Histoire vraie : Clémentine Delait, une femme au poil !

La femme à barbe posa pour des cartes postales qui firent sa renommée bien au-delà des Vosges © Getty Images
Julien Bruyère Rédacteur en chef adjoint

Mardi à 20h30, La Trois nous propose de rencontrer la nouvelle héroïne hors du commun de la réalisatrice Stéphanie Di Giusto : « Rosalie ».

Rosalie (Nadia Tereszkiewicz) épouse Abel (Benoît Magimel), un tenancier de café criblé de dettes, qu’elle espère pouvoir aider grâce à sa différence : une magnifique barbe. Rosalie est inspirée de Clémentine Delait, célèbre femme à barbe qui fascina la France, puis toute l’Europe, au tournant du XXsiècle. Qui était cette femme qui refusa d’être réduite à un phénomène de foire ?

Fières bacantes

Le 5 mars 1865, naît dans une ferme des Vosges une petite fille robuste : Clémentine Clattaux. Sa jeunesse est comme « celle de toutes les filles de la campagne, rude et laborieuse », raconte-t-elle dans un petit carnet sur lequel elle a couché ses mémoires. Mais de normalité, à l’adolescence, il n’en est plus question : « À 18 ans, ma lèvre supérieure s’agrémentait déjà d’un duvet prometteur qui soulignait agréablement mon teint de brune. » Clémentine se rend régulièrement chez le barbier, mais assume fièrement sa petite moustache.

Mariage au poil

À 20 ans, sa pilosité envahissante ne l’empêche pas de séduire Joseph Delait.
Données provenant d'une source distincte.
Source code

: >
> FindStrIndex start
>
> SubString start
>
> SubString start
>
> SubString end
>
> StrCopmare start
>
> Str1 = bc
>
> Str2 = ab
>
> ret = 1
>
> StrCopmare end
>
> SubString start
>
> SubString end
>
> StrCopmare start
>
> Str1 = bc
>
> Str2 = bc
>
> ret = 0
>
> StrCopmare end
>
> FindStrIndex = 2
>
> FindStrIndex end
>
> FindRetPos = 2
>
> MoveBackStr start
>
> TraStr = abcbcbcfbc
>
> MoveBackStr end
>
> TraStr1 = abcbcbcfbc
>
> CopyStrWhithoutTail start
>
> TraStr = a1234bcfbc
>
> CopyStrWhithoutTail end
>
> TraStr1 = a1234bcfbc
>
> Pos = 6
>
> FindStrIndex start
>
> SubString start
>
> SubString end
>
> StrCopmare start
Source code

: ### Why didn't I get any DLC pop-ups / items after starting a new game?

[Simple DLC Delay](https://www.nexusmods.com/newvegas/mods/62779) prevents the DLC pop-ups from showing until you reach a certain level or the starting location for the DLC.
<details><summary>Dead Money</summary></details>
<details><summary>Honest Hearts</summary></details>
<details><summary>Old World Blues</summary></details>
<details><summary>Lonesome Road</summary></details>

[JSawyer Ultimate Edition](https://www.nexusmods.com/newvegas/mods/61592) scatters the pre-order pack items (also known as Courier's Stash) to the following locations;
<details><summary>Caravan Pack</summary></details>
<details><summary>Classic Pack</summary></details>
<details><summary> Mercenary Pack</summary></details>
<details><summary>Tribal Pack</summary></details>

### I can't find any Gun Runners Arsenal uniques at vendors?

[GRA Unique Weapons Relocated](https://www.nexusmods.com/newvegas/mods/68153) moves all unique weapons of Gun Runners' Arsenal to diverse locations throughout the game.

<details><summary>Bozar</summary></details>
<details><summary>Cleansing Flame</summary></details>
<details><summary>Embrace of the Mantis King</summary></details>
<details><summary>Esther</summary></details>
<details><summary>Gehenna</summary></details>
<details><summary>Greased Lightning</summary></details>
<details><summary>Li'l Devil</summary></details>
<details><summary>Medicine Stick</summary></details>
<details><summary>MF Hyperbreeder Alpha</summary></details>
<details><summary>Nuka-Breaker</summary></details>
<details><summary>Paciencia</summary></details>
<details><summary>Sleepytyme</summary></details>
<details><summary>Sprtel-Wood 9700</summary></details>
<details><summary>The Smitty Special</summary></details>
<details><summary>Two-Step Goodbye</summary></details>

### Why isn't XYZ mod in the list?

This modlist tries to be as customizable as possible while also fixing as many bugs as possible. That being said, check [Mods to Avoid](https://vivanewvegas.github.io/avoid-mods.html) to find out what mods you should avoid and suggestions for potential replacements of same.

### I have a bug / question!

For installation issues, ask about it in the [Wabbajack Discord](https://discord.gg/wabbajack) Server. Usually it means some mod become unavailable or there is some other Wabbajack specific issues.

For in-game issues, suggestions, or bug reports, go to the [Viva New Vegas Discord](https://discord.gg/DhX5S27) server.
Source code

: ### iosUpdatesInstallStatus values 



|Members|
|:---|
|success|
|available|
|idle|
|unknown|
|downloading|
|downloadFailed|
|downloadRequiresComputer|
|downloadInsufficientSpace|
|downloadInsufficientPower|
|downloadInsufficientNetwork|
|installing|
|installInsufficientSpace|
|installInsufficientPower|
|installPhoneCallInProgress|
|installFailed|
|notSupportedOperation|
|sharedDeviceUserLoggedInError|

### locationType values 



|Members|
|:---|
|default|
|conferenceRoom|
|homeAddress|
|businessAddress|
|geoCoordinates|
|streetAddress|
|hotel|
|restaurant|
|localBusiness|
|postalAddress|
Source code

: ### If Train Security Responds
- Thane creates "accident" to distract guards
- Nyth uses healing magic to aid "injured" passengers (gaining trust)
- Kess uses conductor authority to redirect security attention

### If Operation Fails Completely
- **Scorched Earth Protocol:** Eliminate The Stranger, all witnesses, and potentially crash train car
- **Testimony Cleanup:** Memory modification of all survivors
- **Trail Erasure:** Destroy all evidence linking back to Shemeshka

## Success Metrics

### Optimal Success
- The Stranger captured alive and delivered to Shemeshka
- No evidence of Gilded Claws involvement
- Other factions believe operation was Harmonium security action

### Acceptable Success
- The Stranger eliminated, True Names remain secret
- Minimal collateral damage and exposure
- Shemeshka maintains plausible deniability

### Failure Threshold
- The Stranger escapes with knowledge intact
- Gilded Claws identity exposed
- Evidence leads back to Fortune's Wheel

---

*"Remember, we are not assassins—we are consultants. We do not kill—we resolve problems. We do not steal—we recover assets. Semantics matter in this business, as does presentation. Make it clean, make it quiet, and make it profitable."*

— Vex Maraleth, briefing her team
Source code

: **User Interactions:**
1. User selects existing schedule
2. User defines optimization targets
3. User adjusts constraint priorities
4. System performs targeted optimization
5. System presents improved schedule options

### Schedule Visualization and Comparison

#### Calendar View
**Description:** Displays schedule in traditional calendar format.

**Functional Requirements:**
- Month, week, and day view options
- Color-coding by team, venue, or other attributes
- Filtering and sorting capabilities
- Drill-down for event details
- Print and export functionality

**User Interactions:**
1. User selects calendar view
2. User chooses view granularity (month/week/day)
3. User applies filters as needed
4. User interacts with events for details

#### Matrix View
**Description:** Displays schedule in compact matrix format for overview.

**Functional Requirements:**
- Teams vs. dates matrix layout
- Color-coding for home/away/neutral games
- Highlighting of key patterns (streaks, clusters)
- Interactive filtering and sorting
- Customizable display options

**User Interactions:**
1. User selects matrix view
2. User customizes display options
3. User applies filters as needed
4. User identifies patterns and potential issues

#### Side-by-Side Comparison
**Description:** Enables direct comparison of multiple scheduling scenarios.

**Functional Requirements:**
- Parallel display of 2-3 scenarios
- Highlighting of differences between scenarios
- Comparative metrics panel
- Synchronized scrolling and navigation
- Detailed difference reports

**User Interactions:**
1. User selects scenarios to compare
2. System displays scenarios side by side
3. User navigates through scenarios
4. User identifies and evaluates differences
Elle l’épouse et ouvre avec lui un café-boulangerie à Thaon-les-Vosges où se pressent les clients. Quand Joseph, atteint de rhumatismes, ne peut plus assumer sa profession de boulanger, le couple ouvre un café. Surveillés par cette femme de caractère à l’impressionnante stature – « 90 kilos à 30 ans et presque 100 à 40 ans » -, les hommes se tiennent à carreau. C’est d’ailleurs l’un de ses consommateurs qui va faire basculer son destin. Celui-ci lui promet 500 francs si elle laisse pousser sa barbe. Pari tenu.

Clémentine s’éclipse deux semaines avant de réapparaître avec une superbe barbe et un nouveau nom pour son débit de boissons : « Café de la femme à barbe ». « Je craignais les moqueries de mes compatriotes. Au contraire, ils se sont montrés fous de moi. Mon café ne désemplissait pas », confie-t-elle dans ses écrits. La renommée de Clémentine dépasse les frontières vosgiennes. Elle pose pour des photographes, obtient l’autorisation officielle de se vêtir en homme pour les clichés dont sont tirées des cartes postales qu’elle signe à ses admirateurs.

Sapée pour Saint-Pierre

Durant la Première Guerre mondiale, elle s’engage auprès de la Croix-Rouge et devient la mascotte des Poilus, qui s’échangent ses photos dans les tranchées. En 1919, le couple adopte Fernande, une orpheline de guerre. La popularité de Clémentine explose. Les têtes couronnées d’Europe veulent la rencontrer et le célèbre cirque Barnum tente de la recruter contre une coquette somme. Mais son mari est souffrant, elle refuse de le laisser.

En 1928, lorsque celui-ci meurt, elle emmène sa fille en tournée en Europe. À la fin de sa vie, Clémentine retourne chez elle, à Thaon-les-Vosges, où elle ouvre un bar dans lequel elle se produit, avec Fernande et un perroquet. « Pour l’ultime voyage vers Saint-Pierre, m’habillerai-je en homme ou en femme ? On dit que les femmes n’entrent pas facilement dans ce fabuleux séjour », dit-elle, un jour. Qui sait comment elle est vêtue le 19 avril 1939, quand une crise cardiaque l‘emporte, à 74 ans… Elle est enterrée aux côtés de son mari, avec l’épitaphe qu’elle souhaitait : « La femme à barbe ».